(LISTED RECORDS begins)

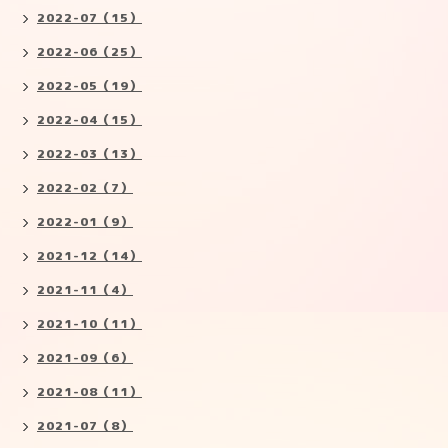
2022-07（15）
2022-06（25）
2022-05（19）
2022-04（15）
2022-03（13）
2022-02（7）
2022-01（9）
2021-12（14）
2021-11（4）
2021-10（11）
2021-09（6）
2021-08（11）
2021-07（8）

(LISTED RECORDS ends)

> [YOUR OBJECTIVE] Letter for letter, reproduce every record above and skip the pictures.

> [WRITTEN SOLUTION]
2022-07（15）
2022-06（25）
2022-05（19）
2022-04（15）
2022-03（13）
2022-02（7）
2022-01（9）
2021-12（14）
2021-11（4）
2021-10（11）
2021-09（6）
2021-08（11）
2021-07（8）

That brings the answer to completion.